◆ Directions: Copy everything from the line containing "pose: elev=215.8 azim=223.9" down to the line containing "Dot at: (182, 294)", substituting "tilt" for "roll" and leaving all else unchanged.

◆ Entries shown:

────────

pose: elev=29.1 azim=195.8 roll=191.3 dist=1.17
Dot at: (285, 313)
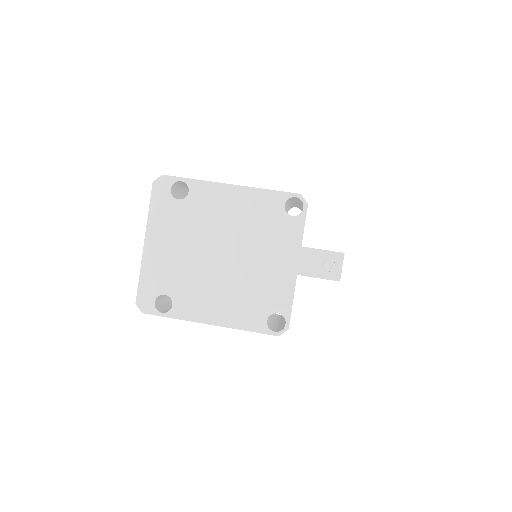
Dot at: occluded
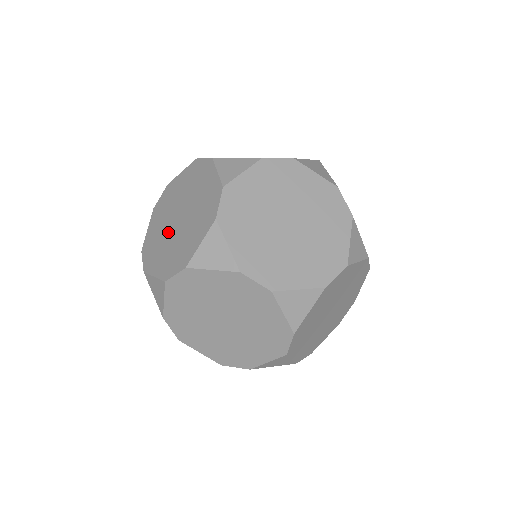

────────

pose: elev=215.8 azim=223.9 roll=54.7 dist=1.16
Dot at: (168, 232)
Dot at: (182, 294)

────────

◆ Result for this exercise:
pose: elev=215.8 azim=223.9 tilt=54.7 dist=1.16
Dot at: (168, 232)
Dot at: (182, 294)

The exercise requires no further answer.